Table 6 shows that the fitting accuracy of the model was high, and the designed parameters, ω and ν, were very significant, which indicated that the selection of the designed process parameters was reasonable and could reflect the change of the fractal dimension. The interaction between ω and ν was of low significance, indicating that the designed parameters had little correlation. The
F value of ω was 364.86, which was higher than that of ν (198.09). The result indicated that the effect on the fractal dimension D of the rotational speed was more significant than the welding speed. The closer the coefficient of determination (
R2) of the response surface function was to 1, the higher the fitting degree [
14]. The coefficient of determination in this study was 0.9881, indicating that the fitting degree of response surface function was high.

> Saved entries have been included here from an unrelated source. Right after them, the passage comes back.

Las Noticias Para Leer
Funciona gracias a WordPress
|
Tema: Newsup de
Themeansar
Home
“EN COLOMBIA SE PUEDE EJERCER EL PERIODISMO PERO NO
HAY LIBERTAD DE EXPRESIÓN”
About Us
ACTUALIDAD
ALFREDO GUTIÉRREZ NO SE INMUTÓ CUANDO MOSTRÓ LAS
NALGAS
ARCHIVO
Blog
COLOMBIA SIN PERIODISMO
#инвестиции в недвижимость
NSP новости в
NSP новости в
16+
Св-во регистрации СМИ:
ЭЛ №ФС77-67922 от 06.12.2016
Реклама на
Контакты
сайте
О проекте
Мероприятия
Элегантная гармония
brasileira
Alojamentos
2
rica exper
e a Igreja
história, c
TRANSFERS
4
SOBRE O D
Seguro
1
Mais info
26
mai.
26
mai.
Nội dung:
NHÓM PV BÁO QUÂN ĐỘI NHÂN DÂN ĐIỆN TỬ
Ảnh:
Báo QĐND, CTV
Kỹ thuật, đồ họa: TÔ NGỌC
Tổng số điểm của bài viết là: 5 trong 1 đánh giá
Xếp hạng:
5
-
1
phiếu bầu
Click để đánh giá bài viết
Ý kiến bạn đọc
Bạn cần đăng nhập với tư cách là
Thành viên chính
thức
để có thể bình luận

To better observe the fitting accuracy of response surface, the correlation diagram and residual distribution diagram of the experimental and predicted values are given in
Figure 8 and
Figure 9, respectively.
Figure 8 shows that all fractal dimensions D were near the 45° diagonal, and the residual value was basically within the range of 0.005 (
Figure 9), indicating that the predicted value of the fitted response surface function was quite close to the actual value.